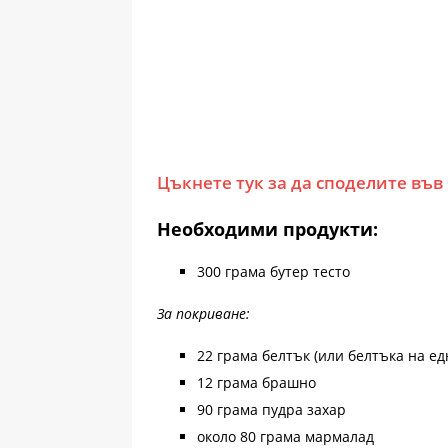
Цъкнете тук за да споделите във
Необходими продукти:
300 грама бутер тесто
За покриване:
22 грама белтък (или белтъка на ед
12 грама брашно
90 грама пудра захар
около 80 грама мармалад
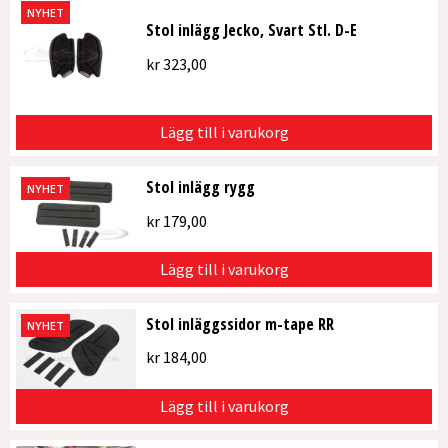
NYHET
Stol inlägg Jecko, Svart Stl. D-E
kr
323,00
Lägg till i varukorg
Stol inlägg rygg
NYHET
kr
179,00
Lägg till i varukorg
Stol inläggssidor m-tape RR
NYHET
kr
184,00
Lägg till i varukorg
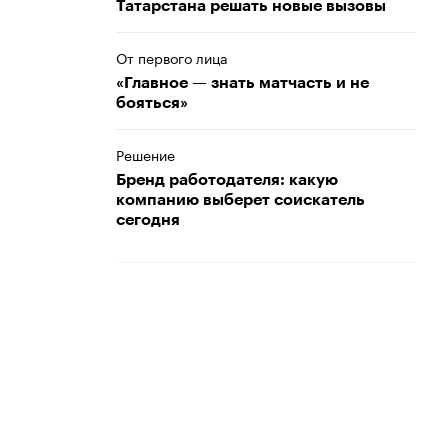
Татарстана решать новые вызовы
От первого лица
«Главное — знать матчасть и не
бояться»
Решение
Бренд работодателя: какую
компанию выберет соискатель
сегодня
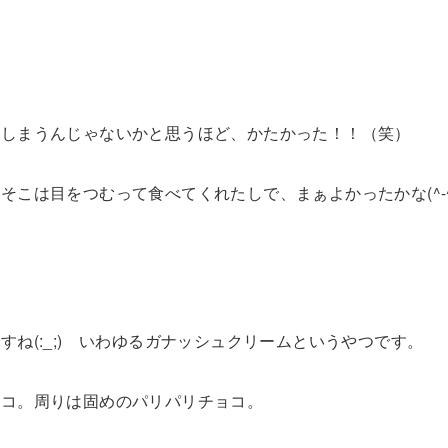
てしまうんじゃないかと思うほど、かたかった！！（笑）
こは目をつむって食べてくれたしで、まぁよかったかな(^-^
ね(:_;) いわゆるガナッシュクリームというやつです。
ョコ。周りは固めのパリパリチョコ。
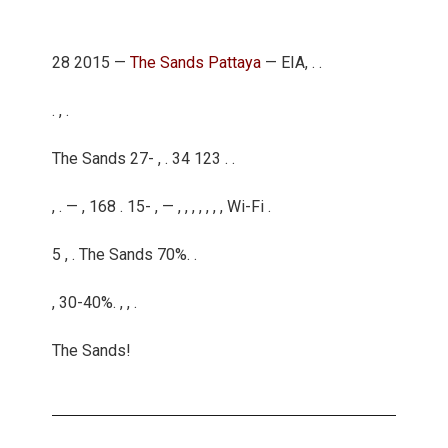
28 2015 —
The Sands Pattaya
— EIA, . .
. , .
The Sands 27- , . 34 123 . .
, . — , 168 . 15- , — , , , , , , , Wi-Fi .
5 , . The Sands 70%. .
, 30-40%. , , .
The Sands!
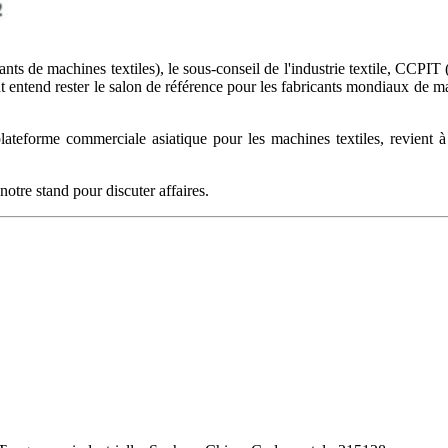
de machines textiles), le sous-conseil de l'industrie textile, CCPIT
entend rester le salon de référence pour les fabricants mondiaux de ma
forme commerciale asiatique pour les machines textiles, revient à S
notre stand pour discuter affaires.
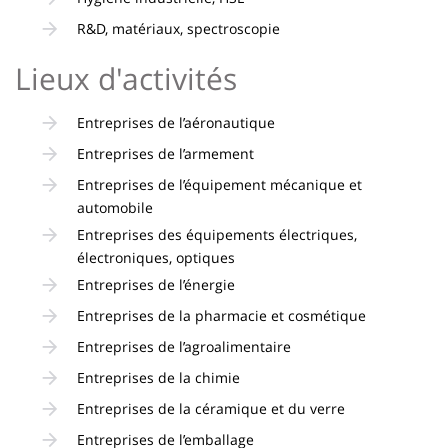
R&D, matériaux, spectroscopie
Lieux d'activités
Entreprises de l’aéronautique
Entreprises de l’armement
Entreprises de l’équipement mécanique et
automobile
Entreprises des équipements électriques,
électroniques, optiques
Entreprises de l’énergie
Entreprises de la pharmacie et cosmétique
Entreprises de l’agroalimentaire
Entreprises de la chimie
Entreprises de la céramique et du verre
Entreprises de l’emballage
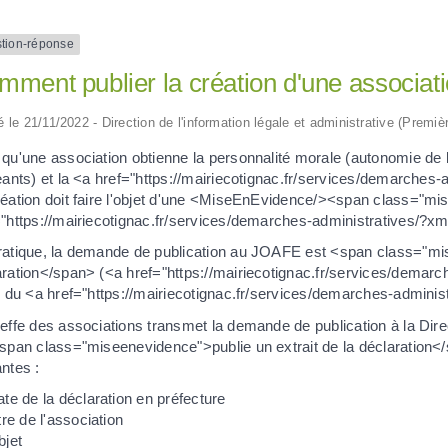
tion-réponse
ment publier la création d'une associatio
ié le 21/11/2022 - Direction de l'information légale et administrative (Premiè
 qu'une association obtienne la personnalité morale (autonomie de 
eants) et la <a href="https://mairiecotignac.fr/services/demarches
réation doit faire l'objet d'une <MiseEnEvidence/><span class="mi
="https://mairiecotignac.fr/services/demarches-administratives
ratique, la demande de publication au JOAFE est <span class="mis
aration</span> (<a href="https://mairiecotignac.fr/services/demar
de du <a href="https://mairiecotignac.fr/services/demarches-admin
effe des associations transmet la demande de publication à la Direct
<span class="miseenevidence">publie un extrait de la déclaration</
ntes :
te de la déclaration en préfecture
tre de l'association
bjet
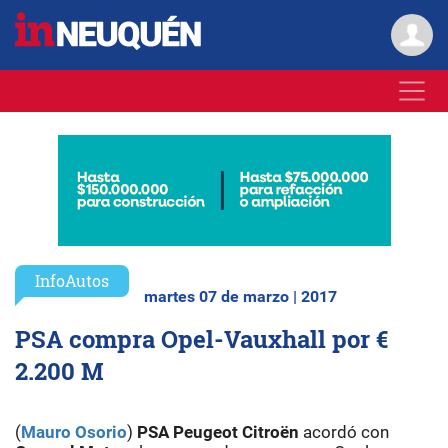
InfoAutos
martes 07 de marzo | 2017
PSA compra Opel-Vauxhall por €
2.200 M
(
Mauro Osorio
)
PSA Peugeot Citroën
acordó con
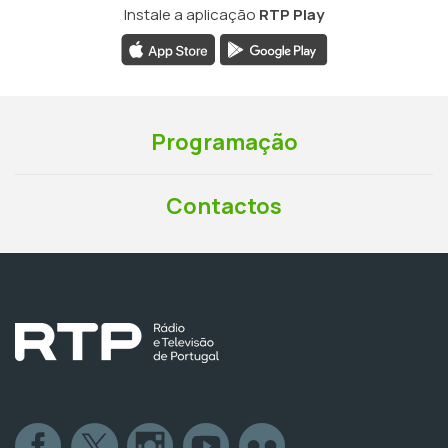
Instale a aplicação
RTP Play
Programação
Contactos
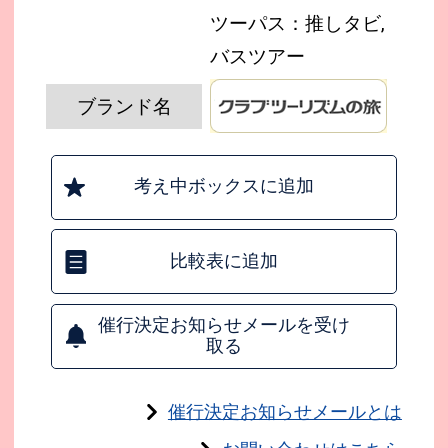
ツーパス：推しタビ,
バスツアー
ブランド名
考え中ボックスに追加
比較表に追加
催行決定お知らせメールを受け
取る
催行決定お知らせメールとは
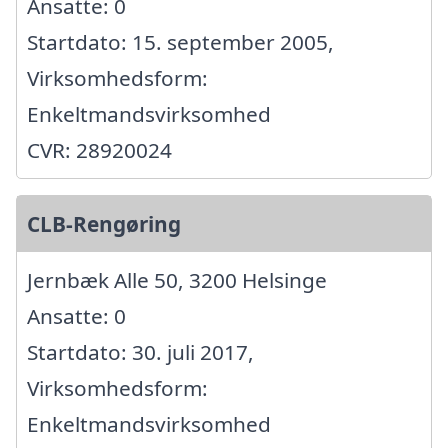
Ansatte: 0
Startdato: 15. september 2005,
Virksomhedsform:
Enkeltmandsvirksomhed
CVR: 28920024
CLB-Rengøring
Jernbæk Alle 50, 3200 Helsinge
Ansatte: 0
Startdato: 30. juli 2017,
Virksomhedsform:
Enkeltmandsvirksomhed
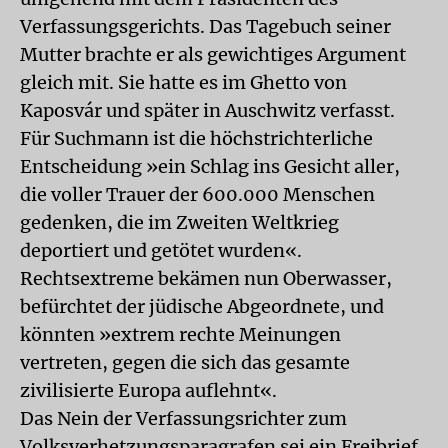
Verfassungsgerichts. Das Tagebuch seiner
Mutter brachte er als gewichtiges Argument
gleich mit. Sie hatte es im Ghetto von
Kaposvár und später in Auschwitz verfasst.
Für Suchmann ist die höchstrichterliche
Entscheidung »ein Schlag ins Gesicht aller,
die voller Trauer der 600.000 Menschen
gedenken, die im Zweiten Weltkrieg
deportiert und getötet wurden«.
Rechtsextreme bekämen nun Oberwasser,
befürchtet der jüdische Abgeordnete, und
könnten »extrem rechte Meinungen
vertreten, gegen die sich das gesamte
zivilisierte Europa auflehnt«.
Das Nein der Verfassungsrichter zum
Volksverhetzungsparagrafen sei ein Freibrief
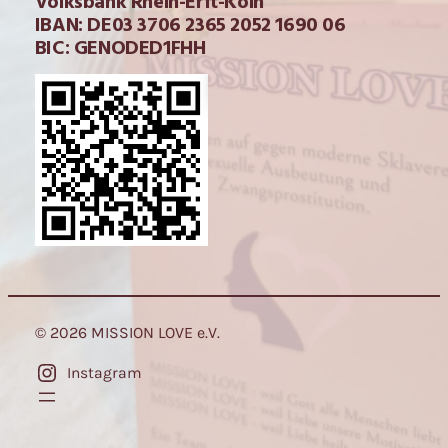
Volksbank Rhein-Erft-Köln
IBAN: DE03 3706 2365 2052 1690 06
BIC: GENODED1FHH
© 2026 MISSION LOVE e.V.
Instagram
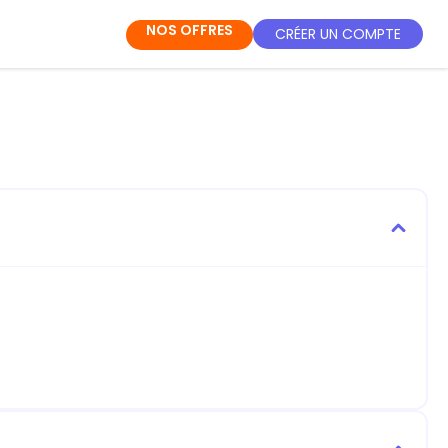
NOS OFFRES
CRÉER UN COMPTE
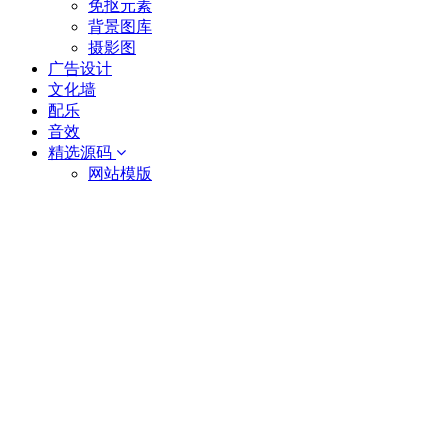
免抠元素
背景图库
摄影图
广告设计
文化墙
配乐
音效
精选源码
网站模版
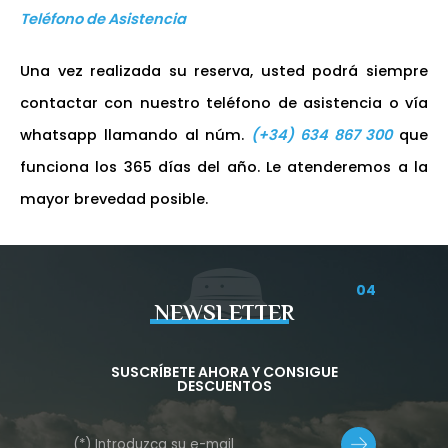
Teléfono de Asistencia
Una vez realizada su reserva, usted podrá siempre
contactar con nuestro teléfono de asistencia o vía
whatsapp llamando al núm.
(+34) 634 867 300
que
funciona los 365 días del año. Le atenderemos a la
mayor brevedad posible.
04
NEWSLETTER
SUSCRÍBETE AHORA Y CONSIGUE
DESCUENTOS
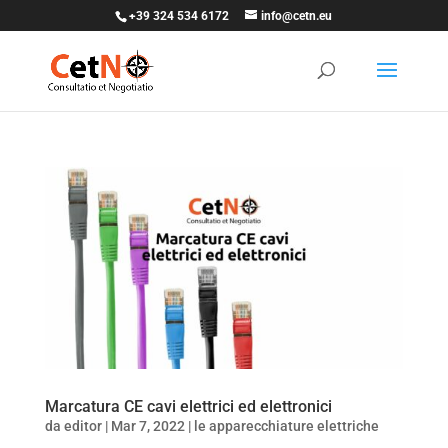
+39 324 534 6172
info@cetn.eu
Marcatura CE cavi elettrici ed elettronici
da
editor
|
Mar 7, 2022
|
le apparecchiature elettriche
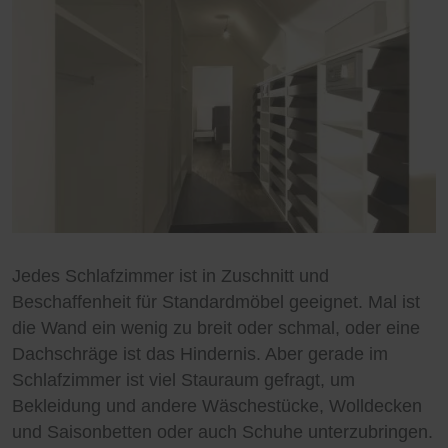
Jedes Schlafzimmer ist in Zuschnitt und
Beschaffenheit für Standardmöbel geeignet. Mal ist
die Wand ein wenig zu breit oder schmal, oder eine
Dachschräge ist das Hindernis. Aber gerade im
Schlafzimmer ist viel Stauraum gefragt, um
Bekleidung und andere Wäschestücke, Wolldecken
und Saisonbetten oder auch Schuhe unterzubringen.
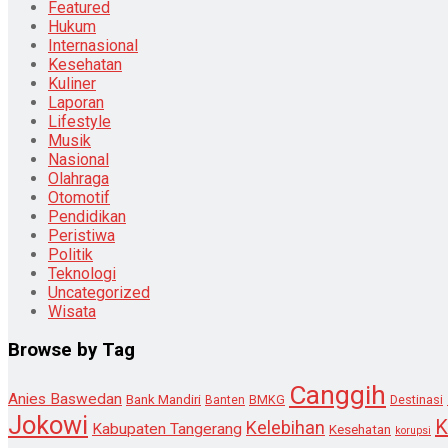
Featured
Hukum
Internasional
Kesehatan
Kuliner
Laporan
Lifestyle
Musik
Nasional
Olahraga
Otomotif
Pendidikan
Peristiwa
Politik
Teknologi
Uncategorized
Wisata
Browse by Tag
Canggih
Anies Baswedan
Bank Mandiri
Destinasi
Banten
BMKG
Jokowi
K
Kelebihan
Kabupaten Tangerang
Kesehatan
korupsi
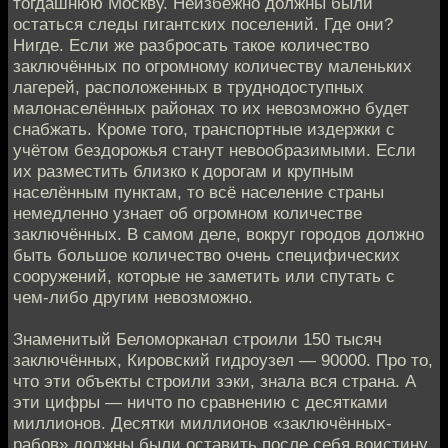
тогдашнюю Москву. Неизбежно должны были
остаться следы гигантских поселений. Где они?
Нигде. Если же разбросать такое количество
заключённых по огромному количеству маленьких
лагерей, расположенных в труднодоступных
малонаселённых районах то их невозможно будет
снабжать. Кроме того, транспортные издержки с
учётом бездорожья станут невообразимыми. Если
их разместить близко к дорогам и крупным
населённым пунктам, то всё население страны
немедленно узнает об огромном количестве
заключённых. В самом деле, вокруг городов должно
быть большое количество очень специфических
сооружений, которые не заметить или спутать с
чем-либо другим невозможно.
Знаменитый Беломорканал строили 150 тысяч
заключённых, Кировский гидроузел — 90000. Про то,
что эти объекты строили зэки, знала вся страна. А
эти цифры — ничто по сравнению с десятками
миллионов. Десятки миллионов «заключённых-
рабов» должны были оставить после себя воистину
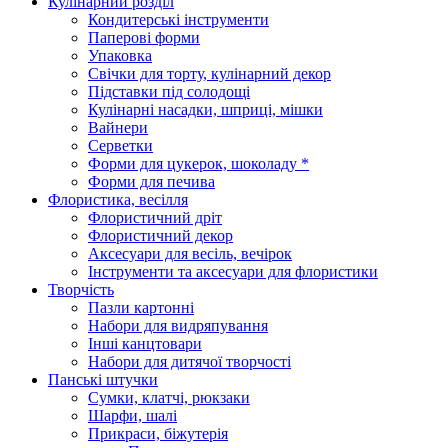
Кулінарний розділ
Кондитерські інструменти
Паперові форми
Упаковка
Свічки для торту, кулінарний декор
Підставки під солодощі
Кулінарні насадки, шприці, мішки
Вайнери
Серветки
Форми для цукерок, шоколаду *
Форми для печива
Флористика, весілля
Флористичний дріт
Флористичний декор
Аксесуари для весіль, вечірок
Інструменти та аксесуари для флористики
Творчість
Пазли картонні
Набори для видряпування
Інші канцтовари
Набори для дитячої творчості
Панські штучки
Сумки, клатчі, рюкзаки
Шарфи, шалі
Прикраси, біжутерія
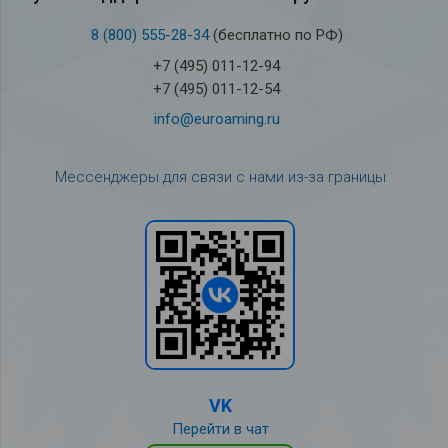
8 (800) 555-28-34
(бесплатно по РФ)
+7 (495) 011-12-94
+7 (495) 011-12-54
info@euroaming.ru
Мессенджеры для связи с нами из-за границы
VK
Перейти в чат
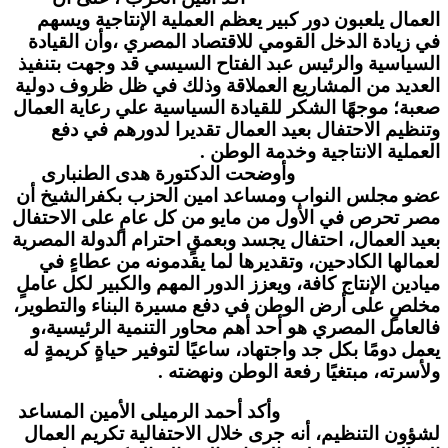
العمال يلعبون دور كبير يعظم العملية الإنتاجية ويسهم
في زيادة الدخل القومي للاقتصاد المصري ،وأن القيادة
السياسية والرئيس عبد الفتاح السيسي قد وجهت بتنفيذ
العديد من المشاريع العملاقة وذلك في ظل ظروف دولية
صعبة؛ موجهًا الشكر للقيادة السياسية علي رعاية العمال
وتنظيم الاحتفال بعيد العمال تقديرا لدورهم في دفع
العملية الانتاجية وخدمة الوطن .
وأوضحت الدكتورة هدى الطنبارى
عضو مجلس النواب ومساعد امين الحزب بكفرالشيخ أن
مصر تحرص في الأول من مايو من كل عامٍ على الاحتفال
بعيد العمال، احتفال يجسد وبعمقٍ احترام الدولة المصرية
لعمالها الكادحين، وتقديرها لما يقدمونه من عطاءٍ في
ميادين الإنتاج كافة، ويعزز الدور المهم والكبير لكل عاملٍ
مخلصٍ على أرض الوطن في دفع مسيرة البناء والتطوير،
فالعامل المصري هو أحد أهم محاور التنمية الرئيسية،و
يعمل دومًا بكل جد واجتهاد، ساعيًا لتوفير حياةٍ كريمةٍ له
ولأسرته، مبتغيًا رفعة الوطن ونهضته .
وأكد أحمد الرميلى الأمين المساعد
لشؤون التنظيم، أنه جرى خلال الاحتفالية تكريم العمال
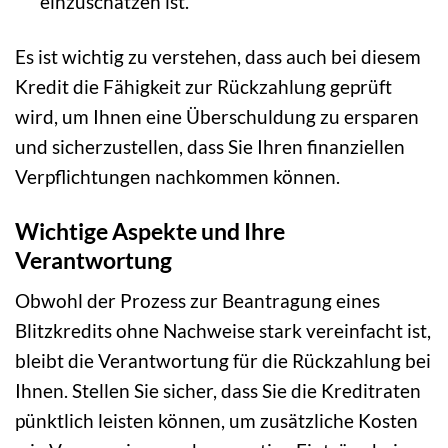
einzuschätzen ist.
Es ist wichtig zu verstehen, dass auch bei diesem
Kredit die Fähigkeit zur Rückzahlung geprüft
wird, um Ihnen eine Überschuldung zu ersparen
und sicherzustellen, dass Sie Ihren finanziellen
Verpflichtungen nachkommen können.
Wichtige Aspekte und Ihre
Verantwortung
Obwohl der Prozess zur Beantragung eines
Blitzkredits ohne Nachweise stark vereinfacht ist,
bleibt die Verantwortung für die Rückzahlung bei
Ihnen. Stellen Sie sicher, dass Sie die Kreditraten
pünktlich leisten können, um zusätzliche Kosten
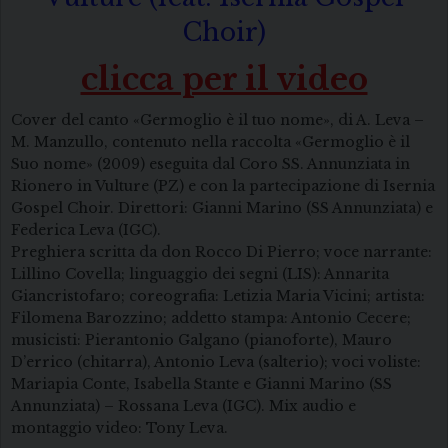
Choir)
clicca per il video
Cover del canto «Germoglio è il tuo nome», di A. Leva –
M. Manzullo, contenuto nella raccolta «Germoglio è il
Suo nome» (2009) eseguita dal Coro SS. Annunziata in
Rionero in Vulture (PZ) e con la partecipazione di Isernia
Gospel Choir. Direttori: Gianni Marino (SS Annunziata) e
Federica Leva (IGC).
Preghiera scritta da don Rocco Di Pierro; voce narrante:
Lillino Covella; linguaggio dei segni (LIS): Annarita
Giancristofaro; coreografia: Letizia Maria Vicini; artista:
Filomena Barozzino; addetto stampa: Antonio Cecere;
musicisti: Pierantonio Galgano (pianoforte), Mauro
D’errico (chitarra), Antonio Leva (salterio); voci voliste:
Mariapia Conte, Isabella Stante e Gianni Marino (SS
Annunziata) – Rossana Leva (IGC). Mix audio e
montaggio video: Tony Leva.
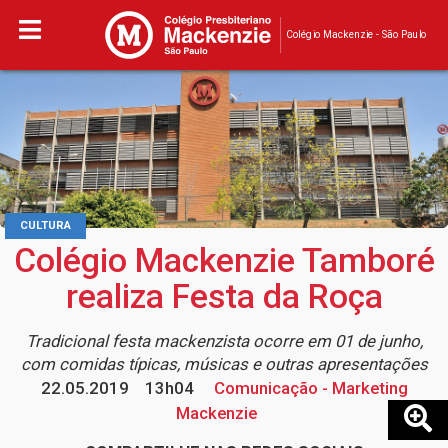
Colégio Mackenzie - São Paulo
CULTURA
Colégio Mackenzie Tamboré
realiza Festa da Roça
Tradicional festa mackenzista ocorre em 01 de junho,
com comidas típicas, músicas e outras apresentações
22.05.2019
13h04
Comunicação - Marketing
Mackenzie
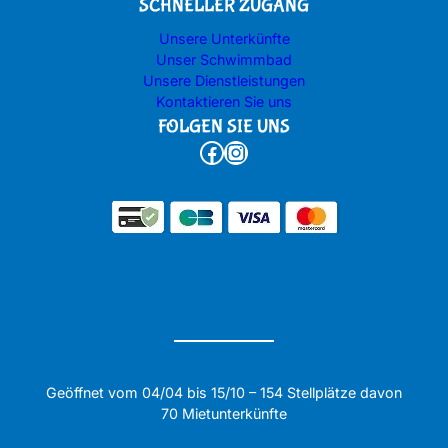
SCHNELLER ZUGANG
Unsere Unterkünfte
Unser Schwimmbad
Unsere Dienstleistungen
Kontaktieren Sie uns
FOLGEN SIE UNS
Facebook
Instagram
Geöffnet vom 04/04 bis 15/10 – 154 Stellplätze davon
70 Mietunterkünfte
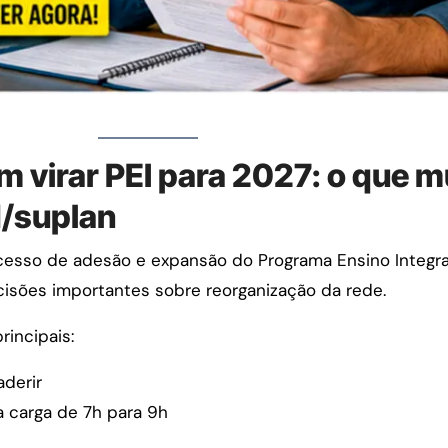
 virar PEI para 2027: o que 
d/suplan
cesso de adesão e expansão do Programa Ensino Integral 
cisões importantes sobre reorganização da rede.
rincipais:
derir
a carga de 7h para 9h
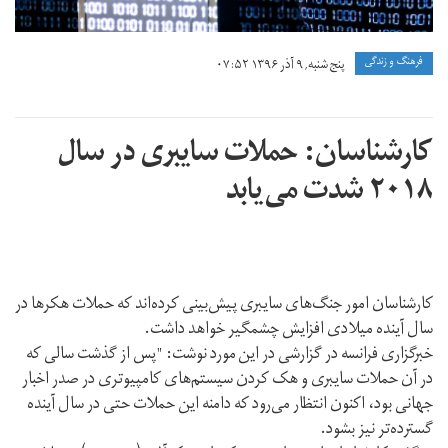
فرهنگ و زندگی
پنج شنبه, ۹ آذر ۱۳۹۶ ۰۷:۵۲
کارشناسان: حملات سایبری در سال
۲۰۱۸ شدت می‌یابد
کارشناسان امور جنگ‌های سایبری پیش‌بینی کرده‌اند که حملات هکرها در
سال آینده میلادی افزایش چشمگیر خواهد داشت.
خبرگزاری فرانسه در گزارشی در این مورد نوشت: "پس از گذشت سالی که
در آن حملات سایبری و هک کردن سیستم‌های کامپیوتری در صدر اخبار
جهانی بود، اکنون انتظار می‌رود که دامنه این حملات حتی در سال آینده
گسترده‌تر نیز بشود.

Exercise goal: Reproduce the records above from their first line to the line bearing "Entreprises de la chimie", both ends included, leaving every picture out.

Problem solution:
Цъкнете тук за да споделите във
Необходими продукти:
300 грама бутер тесто
За покриване:
22 грама белтък (или белтъка на ед
12 грама брашно
90 грама пудра захар
около 80 грама мармалад
NYHET
Stol inlägg Jecko, Svart Stl. D-E
kr
323,00
Lägg till i varukorg
Stol inlägg rygg
NYHET
kr
179,00
Lägg till i varukorg
Stol inläggssidor m-tape RR
NYHET
kr
184,00
Lägg till i varukorg
Татарстана решать новые вызовы
От первого лица
«Главное — знать матчасть и не
бояться»
Решение
Бренд работодателя: какую
компанию выберет соискатель
сегодня
てしまうんじゃないかと思うほど、かたかった！！（笑）
こは目をつむって食べてくれたしで、まぁよかったかな(^-^
ね(:_;) いわゆるガナッシュクリームというやつです。
ョコ。周りは固めのパリパリチョコ。
28 2015 —
The Sands Pattaya
— EIA, . .
. , .
The Sands 27- , . 34 123 . .
, . — , 168 . 15- , — , , , , , , , Wi-Fi .
5 , . The Sands 70%. .
, 30-40%. , , .
The Sands!
de machines textiles), le sous-conseil de l'industrie textile, CCPIT
entend rester le salon de référence pour les fabricants mondiaux de ma
forme commerciale asiatique pour les machines textiles, revient à S
notre stand pour discuter affaires.
R&D, matériaux, spectroscopie
Lieux d'activités
Entreprises de l’aéronautique
Entreprises de l’armement
Entreprises de l’équipement mécanique et
automobile
Entreprises des équipements électriques,
électroniques, optiques
Entreprises de l’énergie
Entreprises de la pharmacie et cosmétique
Entreprises de l’agroalimentaire
Entreprises de la chimie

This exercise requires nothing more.